Begin at the top of the records below and print each line exactly until the line containing "l’expérience. Deux auteurs : Jürgen" has been printed; any pictures are to be left out.

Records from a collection
--- START ---
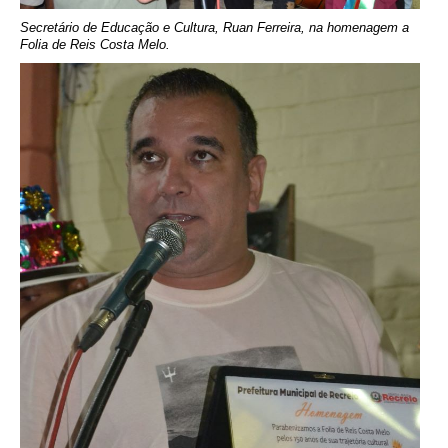
Secretário de Educação e Cultura, Ruan Ferreira, na homenagem a
Folia de Reis Costa Melo.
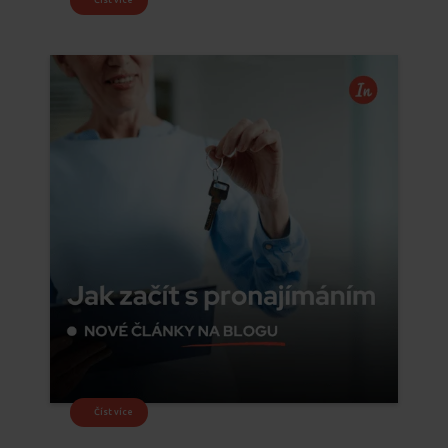
Číst více
Číst více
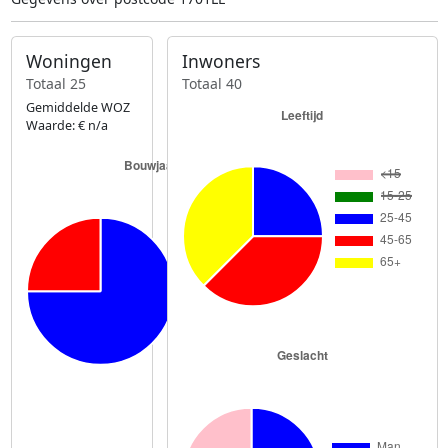
Woningen
Inwoners
Totaal 25
Totaal 40
Gemiddelde WOZ
Waarde: € n/a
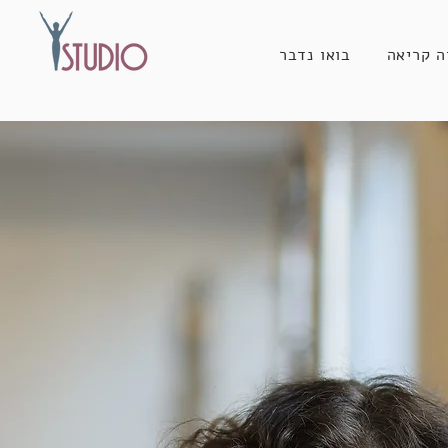
ה קריאה
בואו נדבר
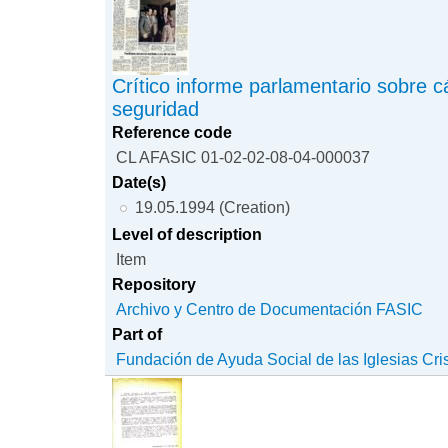
Crítico informe parlamentario sobre 
seguridad
Reference code
CL AFASIC 01-02-02-08-04-000037
Date(s)
19.05.1994 (Creation)
Level of description
Item
Repository
Archivo y Centro de Documentación FASIC
Part of
Fundación de Ayuda Social de las Iglesias Cri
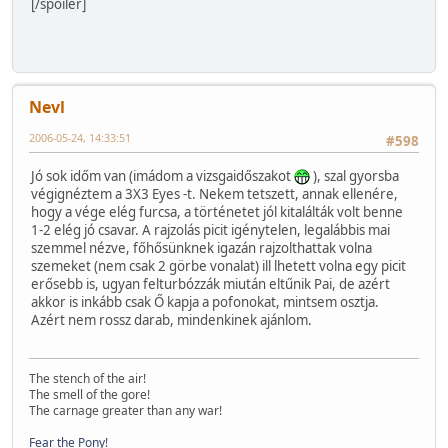
[/spoiler]
Nevl
2006-05-24, 14:33:51
#598
Jó sok időm van (imádom a vizsgaidőszakot
), szal gyorsba
végignéztem a 3X3 Eyes -t. Nekem tetszett, annak ellenére,
hogy a vége elég furcsa, a történetet jól kitalálták volt benne
1-2 elég jó csavar. A rajzolás picit igénytelen, legalábbis mai
szemmel nézve, főhősünknek igazán rajzolthattak volna
szemeket (nem csak 2 görbe vonalat) ill lhetett volna egy picit
erősebb is, ugyan felturbózzák miután eltűnik Pai, de azért
akkor is inkább csak Ő kapja a pofonokat, mintsem osztja.
Azért nem rossz darab, mindenkinek ajánlom.
The stench of the air!
The smell of the gore!
The carnage greater than any war!
Fear the Pony!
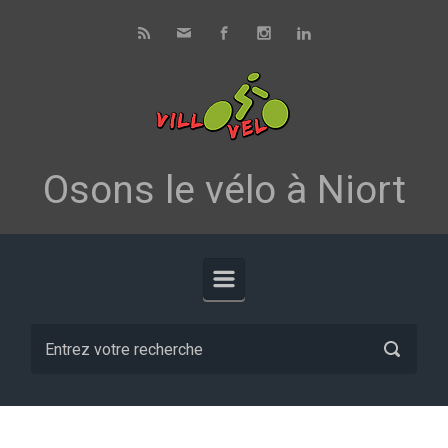
Skip to main content
Osons le vélo à Niort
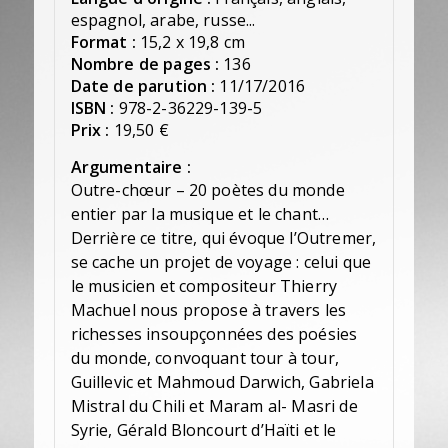
espagnol, arabe, russe...
Format :
15,2 x 19,8 cm
Nombre de pages :
136
Date de parution :
11/17/2016
ISBN :
978-2-36229-139-5
Prix :
19,50 €
Argumentaire :
Outre-chœur – 20 poètes du monde
entier par la musique et le chant…
Derrière ce titre, qui évoque l’Outremer,
se cache un projet de voyage : celui que
le musicien et compositeur Thierry
Machuel nous propose à travers les
richesses insoupçonnées des poésies
du monde, convoquant tour à tour,
Guillevic et Mahmoud Darwich, Gabriela
Mistral du Chili et Maram al- Masri de
Syrie, Gérald Bloncourt d’Haïti et le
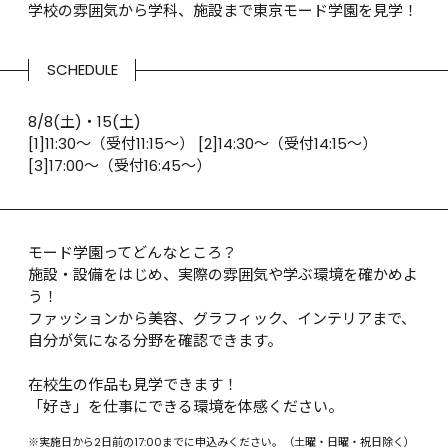
学校の雰囲気から学科、施設まで東京モード学園を見学！
SCHEDULE
8/8(土)・15(土)

[1]11:30～（受付11:15〜） [2]14:30～（受付14:15〜） 
[3]17:00～（受付16:45〜）
モード学園ってどんなところ？

施設・設備をはじめ、実際の雰囲気や学ぶ環境を確かめよ
う！

ファッションから美容、グラフィック、インテリアまで、
自分が気になる分野を確認できます。

在校生の作品も見学できます！

「好き」を仕事にできる環境を体感ください。
※実施日から2日前の17:00までに申込みください。（土曜・日曜・祝日除く）
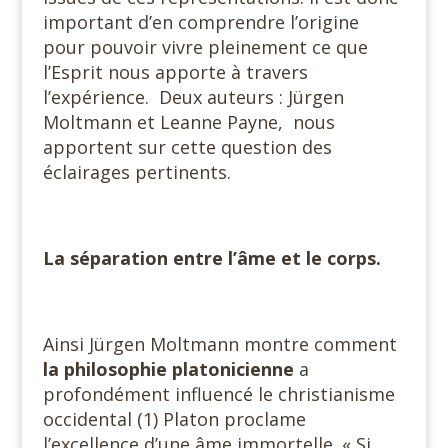
important d’en comprendre l’origine
pour pouvoir vivre pleinement ce que
l’Esprit nous apporte à travers
l’expérience. Deux auteurs : Jürgen
Moltmann et Leanne Payne, nous
apportent sur cette question des
éclairages pertinents.
La séparation entre l’âme et le corps.
Ainsi Jürgen Moltmann montre comment
la philosophie platonicienne
a
profondément influencé le christianisme
occidental (1) Platon proclame
l’excellence d’une âme immortelle. « Si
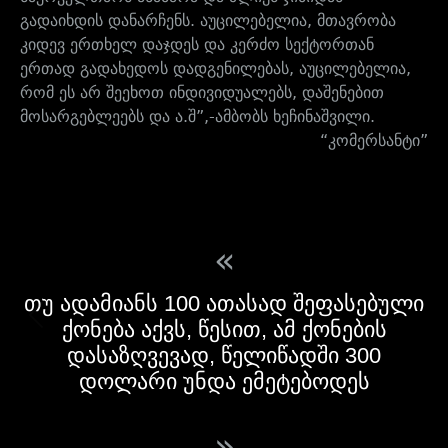
გადაიხდის დანარჩენს. აუცილებელია, მთავრობა
კიდევ ერთხელ დაჯდეს და კერძო სექტორთან
ერთად გადახედოს დადგენილებას, აუცილებელია,
რომ ეს არ შეეხოთ ინდივიდუალებს, დაშენებით
მოსარგებლეებს და ა.შ”,-ამბობს ხეჩინაშვილი.
“კომერსანტი”
«
თუ ადამიანს 100 ათასად შეფასებული
ქონება აქვს, წესით, ამ ქონების
დასაზღვევად, წელიწადში 300
დოლარი უნდა ემეტებოდეს
»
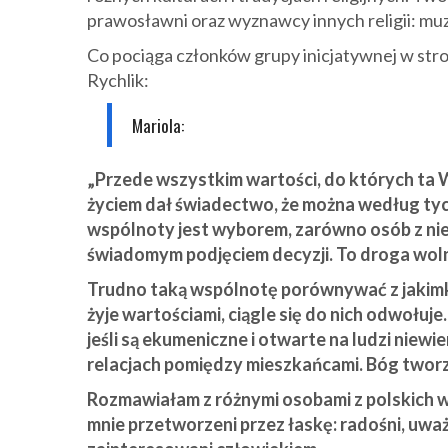
prawosławni oraz wyznawcy innych religii: muz
Co pociąga członków grupy inicjatywnej w str
Rychlik:
Mariola:
„Przede wszystkim wartości, do których ta W
życiem dał świadectwo, że można według tych
wspólnoty jest wyborem, zarówno osób z nie
świadomym podjęciem decyzji. To droga woln
Trudno taką wspólnotę porównywać z jakimk
żyje wartościami, ciągle się do nich odwołu
jeśli są ekumeniczne i otwarte na ludzi niewie
relacjach pomiędzy mieszkańcami. Bóg tworz
Rozmawiałam z różnymi osobami z polskich w
mnie przetworzeni przez łaskę: radośni, uwa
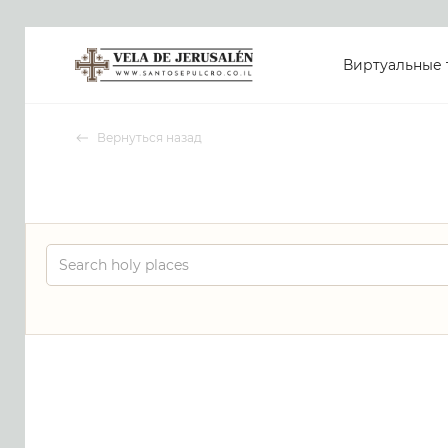
Виртуальные 
Вернуться назад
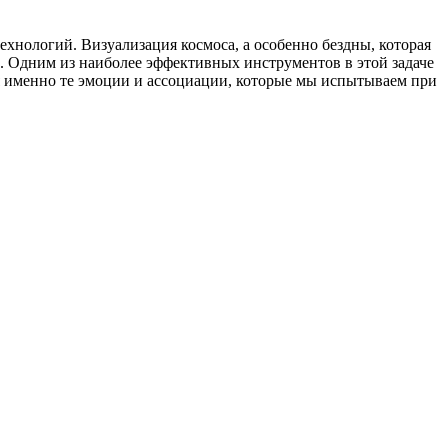
ехнологий. Визуализация космоса, а особенно бездны, которая
сть. Одним из наиболее эффективных инструментов в этой задаче
я именно те эмоции и ассоциации, которые мы испытываем при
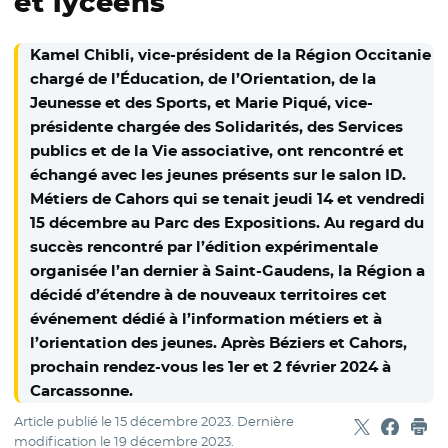
et lycéens
Kamel Chibli, vice-président de la Région Occitanie
chargé de l’Éducation, de l’Orientation, de la
Jeunesse et des Sports, et Marie Piqué, vice-
présidente chargée des Solidarités, des Services
publics et de la Vie associative, ont rencontré et
échangé avec les jeunes présents sur le salon ID.
Métiers de Cahors qui se tenait jeudi 14 et vendredi
15 décembre au Parc des Expositions. Au regard du
succès rencontré par l’édition expérimentale
organisée l’an dernier à Saint-Gaudens, la Région a
décidé d’étendre à de nouveaux territoires cet
événement dédié à l’information métiers et à
l’orientation des jeunes. Après Béziers et Cahors,
prochain rendez-vous les 1er et 2 février 2024 à
Carcassonne.
Article publié le
15 décembre 2023
. Dernière
Partager sur
- Nouvelle f
Partage
- Nouvel
Imp
modification le
19 décembre 2023
.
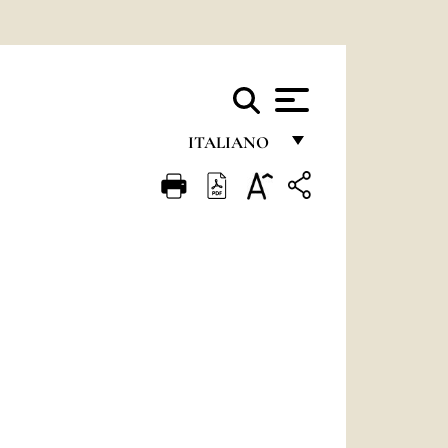
ITALIANO
FRANÇAIS
ENGLISH
ITALIANO
PORTUGUÊS
ESPAÑOL
DEUTSCH
POLSKI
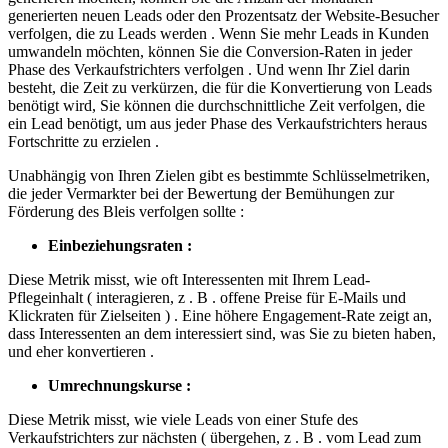
generierten neuen Leads oder den Prozentsatz der Website-Besucher
verfolgen, die zu Leads werden . Wenn Sie mehr Leads in Kunden
umwandeln möchten, können Sie die Conversion-Raten in jeder
Phase des Verkaufstrichters verfolgen . Und wenn Ihr Ziel darin
besteht, die Zeit zu verkürzen, die für die Konvertierung von Leads
benötigt wird, Sie können die durchschnittliche Zeit verfolgen, die
ein Lead benötigt, um aus jeder Phase des Verkaufstrichters heraus
Fortschritte zu erzielen .
Unabhängig von Ihren Zielen gibt es bestimmte Schlüsselmetriken,
die jeder Vermarkter bei der Bewertung der Bemühungen zur
Förderung des Bleis verfolgen sollte :
Einbeziehungsraten :
Diese Metrik misst, wie oft Interessenten mit Ihrem Lead-
Pflegeinhalt ( interagieren, z . B . offene Preise für E-Mails und
Klickraten für Zielseiten ) . Eine höhere Engagement-Rate zeigt an,
dass Interessenten an dem interessiert sind, was Sie zu bieten haben,
und eher konvertieren .
Umrechnungskurse :
Diese Metrik misst, wie viele Leads von einer Stufe des
Verkaufstrichters zur nächsten ( übergehen, z . B . vom Lead zum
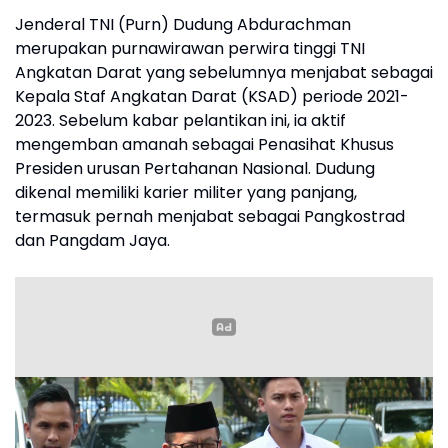
Jenderal TNI (Purn) Dudung Abdurachman
merupakan purnawirawan perwira tinggi TNI
Angkatan Darat yang sebelumnya menjabat sebagai
Kepala Staf Angkatan Darat (KSAD) periode 2021-
2023. Sebelum kabar pelantikan ini, ia aktif
mengemban amanah sebagai Penasihat Khusus
Presiden urusan Pertahanan Nasional. Dudung
dikenal memiliki karier militer yang panjang,
termasuk pernah menjabat sebagai Pangkostrad
dan Pangdam Jaya.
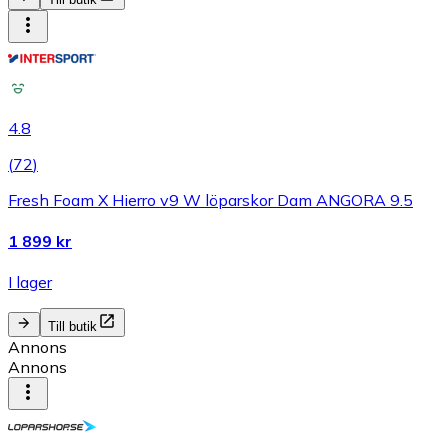
4.8
(
72
)
Fresh Foam X Hierro v9 W löparskor Dam ANGORA 9.5
1 899 kr
I lager
Till butik
Annons
Annons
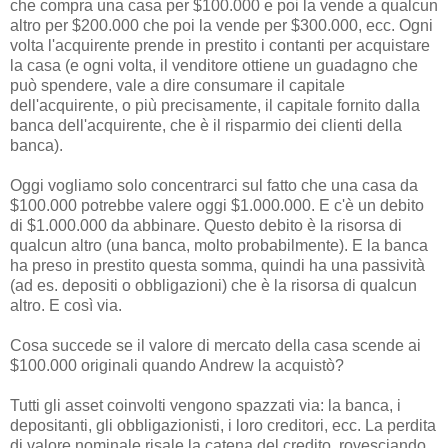
che compra una casa per $100.000 e poi la vende a qualcun
altro per $200.000 che poi la vende per $300.000, ecc. Ogni
volta l'acquirente prende in prestito i contanti per acquistare
la casa (e ogni volta, il venditore ottiene un guadagno che
può spendere, vale a dire consumare il capitale
dell'acquirente, o più precisamente, il capitale fornito dalla
banca dell'acquirente, che è il risparmio dei clienti della
banca).
Oggi vogliamo solo concentrarci sul fatto che una casa da
$100.000 potrebbe valere oggi $1.000.000. E c'è un debito
di $1.000.000 da abbinare. Questo debito è la risorsa di
qualcun altro (una banca, molto probabilmente). E la banca
ha preso in prestito questa somma, quindi ha una passività
(ad es. depositi o obbligazioni) che è la risorsa di qualcun
altro. E così via.
Cosa succede se il valore di mercato della casa scende ai
$100.000 originali quando Andrew la acquistò?
Tutti gli asset coinvolti vengono spazzati via: la banca, i
depositanti, gli obbligazionisti, i loro creditori, ecc. La perdita
di valore nominale risale la catena del credito, rovesciando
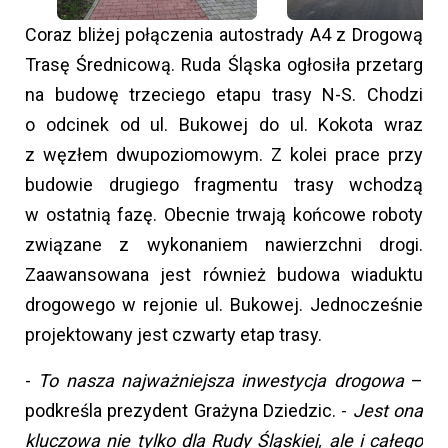
Coraz bliżej połączenia autostrady A4 z Drogową
Trasę Średnicową. Ruda Śląska ogłosiła przetarg
na budowę trzeciego etapu trasy N-S. Chodzi
o odcinek od ul. Bukowej do ul. Kokota wraz
z węzłem dwupoziomowym. Z kolei prace przy
budowie drugiego fragmentu trasy wchodzą
w ostatnią fazę. Obecnie trwają końcowe roboty
związane z wykonaniem nawierzchni drogi.
Zaawansowana jest również budowa wiaduktu
drogowego w rejonie ul. Bukowej. Jednocześnie
projektowany jest czwarty etap trasy.
-
To nasza najważniejsza inwestycja drogowa
–
podkreśla prezydent Grażyna Dziedzic. -
Jest ona
kluczowa nie tylko dla Rudy Śląskiej, ale i całego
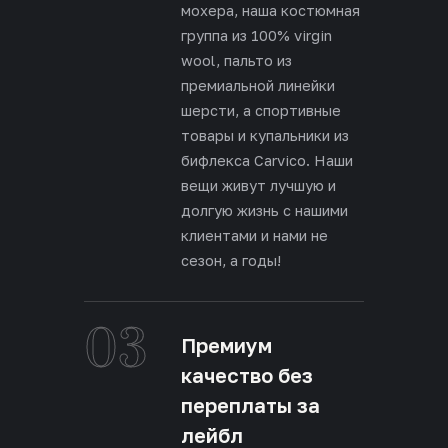
мохера, наша костюмная
группа из 100% virgin
wool, пальто из
премиальной линейки
шерсти, а спортивные
товары и купальники из
бифлекса Carvico. Наши
вещи живут лучшую и
долгую жизнь с нашими
клиентами и нами не
сезон, а годы!
03
Премиум
качество без
переплаты за
лейбл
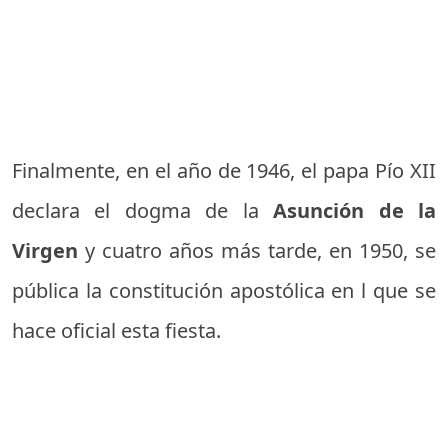
Finalmente, en el año de 1946, el papa Pío XII
declara el dogma de la
Asunción de la
Virgen
y cuatro años más tarde, en 1950, se
pública la constitución apostólica en l que se
hace oficial esta fiesta.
--- END ---
SOLUTION FOR THIS PROBLEM
Secretário de Educação e Cultura, Ruan Ferreira, na homenagem a
Folia de Reis Costa Melo.
Číst více
Číst více
Woningen
Inwoners
Totaal 25
Totaal 40
Gemiddelde WOZ
Waarde: € n/a
ה קריאה
בואו נדבר
Crítico informe parlamentario sobre 
seguridad
Reference code
CL AFASIC 01-02-02-08-04-000037
Date(s)
19.05.1994 (Creation)
Level of description
Item
Repository
Archivo y Centro de Documentación FASIC
Part of
Fundación de Ayuda Social de las Iglesias Cri
[/spoiler]
Nevl
2006-05-24, 14:33:51
#598
Jó sok időm van (imádom a vizsgaidőszakot
), szal gyorsba
végignéztem a 3X3 Eyes -t. Nekem tetszett, annak ellenére,
hogy a vége elég furcsa, a történetet jól kitalálták volt benne
1-2 elég jó csavar. A rajzolás picit igénytelen, legalábbis mai
szemmel nézve, főhősünknek igazán rajzolthattak volna
szemeket (nem csak 2 görbe vonalat) ill lhetett volna egy picit
erősebb is, ugyan felturbózzák miután eltűnik Pai, de azért
akkor is inkább csak Ő kapja a pofonokat, mintsem osztja.
Azért nem rossz darab, mindenkinek ajánlom.
The stench of the air!
The smell of the gore!
The carnage greater than any war!
Fear the Pony!
Skip to main content
Osons le vélo à Niort
espagnol, arabe, russe...
Format :
15,2 x 19,8 cm
Nombre de pages :
136
Date de parution :
11/17/2016
ISBN :
978-2-36229-139-5
Prix :
19,50 €
Argumentaire :
Outre-chœur – 20 poètes du monde
entier par la musique et le chant…
Derrière ce titre, qui évoque l’Outremer,
se cache un projet de voyage : celui que
le musicien et compositeur Thierry
Machuel nous propose à travers les
richesses insoupçonnées des poésies
du monde, convoquant tour à tour,
Guillevic et Mahmoud Darwich, Gabriela
Mistral du Chili et Maram al- Masri de
Syrie, Gérald Bloncourt d’Haïti et le
学校の雰囲気から学科、施設まで東京モード学園を見学！
SCHEDULE
8/8(土)・15(土)

[1]11:30～（受付11:15〜） [2]14:30～（受付14:15〜） 
[3]17:00～（受付16:45〜）
モード学園ってどんなところ？

施設・設備をはじめ、実際の雰囲気や学ぶ環境を確かめよ
う！

ファッションから美容、グラフィック、インテリアまで、
自分が気になる分野を確認できます。

在校生の作品も見学できます！

「好き」を仕事にできる環境を体感ください。
※実施日から2日前の17:00までに申込みください。（土曜・日曜・祝日除く）
important d’en comprendre l’origine
pour pouvoir vivre pleinement ce que
l’Esprit nous apporte à travers
l’expérience. Deux auteurs : Jürgen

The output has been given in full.